PO.Price = PO.NetAmount / PO.Quantity
O.PurchasePrice = latest(PO.Price)
O.Cost = O.PurchasePrice * O.Quantity
O.Profit = O.NetAmount - O.Cost
Week.profitblty := sum(O.Profit) / sum(O.Cost) or 1
when date >= lastMon - 13 * 7 & date < lastMon
  show linechart "Profitability over the last 13 weeks" a11f13 tomato unit:"%" with 
    Week.profitblty
At line 1, the purchase price per unit is computed for every line of the PO table through a vector operation in the usual Envision style. At line 2, the latest function is used, and this function has a rather specific behavior: for every line of the O table – the table being assigned to – the latest function looks up the most recent PO.Price line available, no more recent that the O line being considered, and copies this value on the left side of the assignment. At lines 3 and 4, we have more calculations involving vectors and aggregations. Finally, at line 5, a filter is defined to restrict the scope of operations to the last 13 whole weeks, and within this filter block, a line chart is displayed, leveraging the Week.profitability time-series that has been previously calculated at line 4.
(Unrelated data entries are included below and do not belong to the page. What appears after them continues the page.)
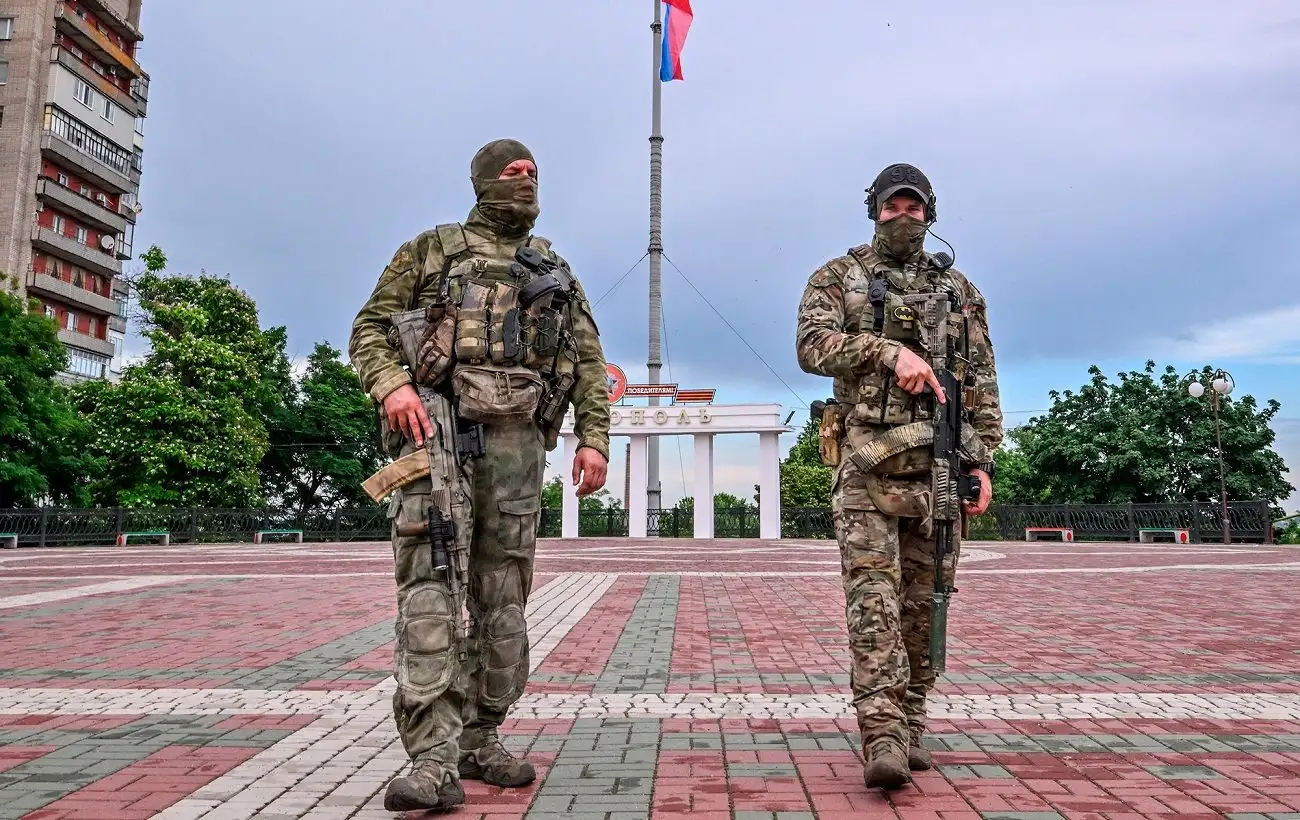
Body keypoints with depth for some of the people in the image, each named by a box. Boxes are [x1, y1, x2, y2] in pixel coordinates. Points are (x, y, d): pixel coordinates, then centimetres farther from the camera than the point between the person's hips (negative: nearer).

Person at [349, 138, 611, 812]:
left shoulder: (557, 271, 22)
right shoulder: (432, 249, 14)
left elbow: (588, 360, 16)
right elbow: (370, 328, 9)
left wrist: (593, 437, 2)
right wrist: (391, 384, -12)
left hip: (518, 439, 4)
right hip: (438, 425, -3)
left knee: (503, 594, 5)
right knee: (430, 580, -15)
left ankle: (479, 741, 17)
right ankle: (433, 761, -15)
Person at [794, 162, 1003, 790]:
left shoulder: (957, 288, 16)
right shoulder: (838, 277, 8)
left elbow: (982, 384, 13)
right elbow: (813, 345, -9)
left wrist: (982, 462, 4)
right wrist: (890, 350, -20)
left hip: (938, 467, 3)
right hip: (868, 462, -3)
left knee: (924, 602, 8)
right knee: (873, 597, -10)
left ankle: (911, 726, 20)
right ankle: (882, 738, -10)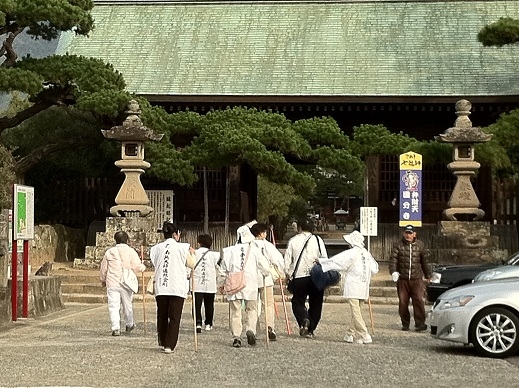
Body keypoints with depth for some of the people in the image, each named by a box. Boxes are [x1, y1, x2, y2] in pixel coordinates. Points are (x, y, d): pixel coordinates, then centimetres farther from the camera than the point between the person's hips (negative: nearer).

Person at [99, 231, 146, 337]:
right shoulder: (131, 251, -3)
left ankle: (115, 328, -9)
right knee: (128, 305, 15)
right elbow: (138, 267, -8)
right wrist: (143, 267, 15)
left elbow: (103, 268, 11)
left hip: (112, 283, 0)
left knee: (113, 306, 0)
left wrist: (103, 280, 26)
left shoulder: (109, 252, 3)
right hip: (127, 283, 0)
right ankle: (129, 325, 33)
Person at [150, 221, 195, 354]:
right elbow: (191, 264, 2)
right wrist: (192, 254, 20)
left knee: (162, 316, 17)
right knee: (175, 317, 0)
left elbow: (155, 264, 12)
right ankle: (169, 345, -5)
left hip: (160, 287, 4)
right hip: (177, 287, -3)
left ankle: (162, 342, 26)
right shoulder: (182, 248, -6)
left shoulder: (156, 248, 3)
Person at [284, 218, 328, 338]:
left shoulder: (293, 240, 5)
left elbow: (287, 259, 5)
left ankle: (304, 319, -20)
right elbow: (324, 258, -1)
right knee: (315, 303, 11)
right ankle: (310, 329, 10)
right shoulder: (318, 240, 3)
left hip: (299, 276, -1)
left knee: (298, 302, 8)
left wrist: (288, 274, 16)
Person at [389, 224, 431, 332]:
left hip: (416, 279, 0)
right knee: (403, 302, 4)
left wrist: (427, 275, 21)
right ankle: (405, 324, 16)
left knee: (418, 300, -12)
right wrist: (393, 271, -25)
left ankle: (420, 324, -10)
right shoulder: (398, 245, 2)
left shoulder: (419, 245, 9)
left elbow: (424, 261, 17)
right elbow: (393, 259, -9)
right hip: (402, 279, 0)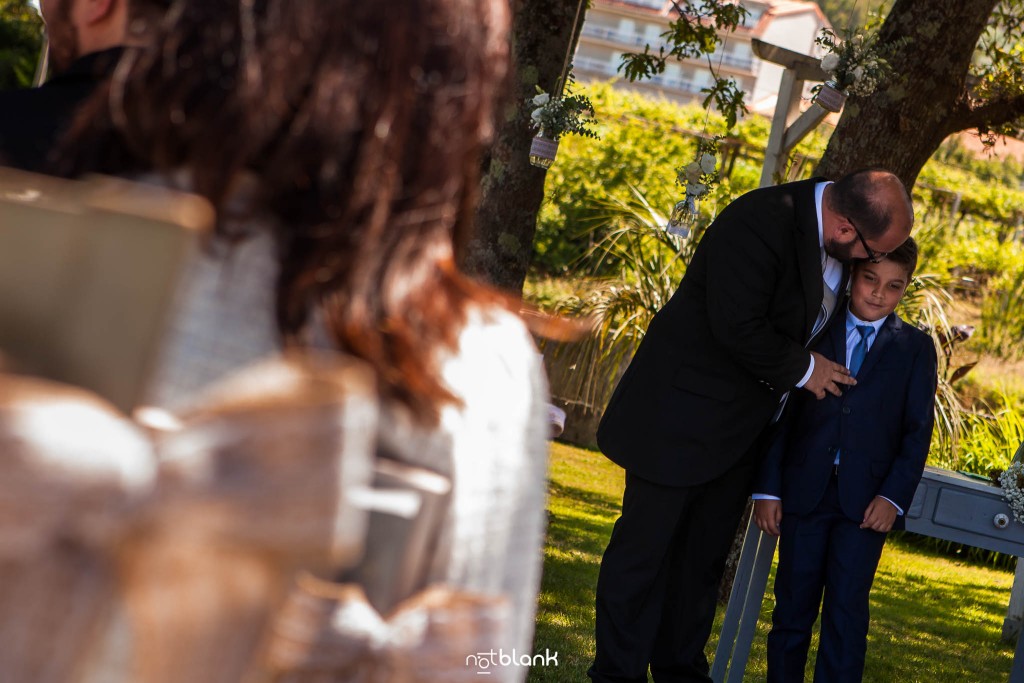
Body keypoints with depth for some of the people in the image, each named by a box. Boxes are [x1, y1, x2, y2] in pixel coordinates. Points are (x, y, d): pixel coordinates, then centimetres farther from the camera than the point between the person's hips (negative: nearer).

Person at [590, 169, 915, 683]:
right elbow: (738, 329, -28)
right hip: (683, 413, -8)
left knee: (703, 558, 15)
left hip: (739, 426, 8)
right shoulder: (760, 223, -27)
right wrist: (802, 370, -14)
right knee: (645, 547, 0)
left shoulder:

The latest function is the specific ingredient that supports the calculation being considered here. This function is precisely intended at capturing the semantic of an event stream where a value is assumed to be constant until it is overridden by a new event. In particular, it is also possible to “densify” purchase prices, calculating a price for every single day of the history with:
Day.PurchasePrice = latest(PO.Price)
In practice, the latest function can be used to deal with many situations such as stock-outs, promotions, product lifecycles, etc.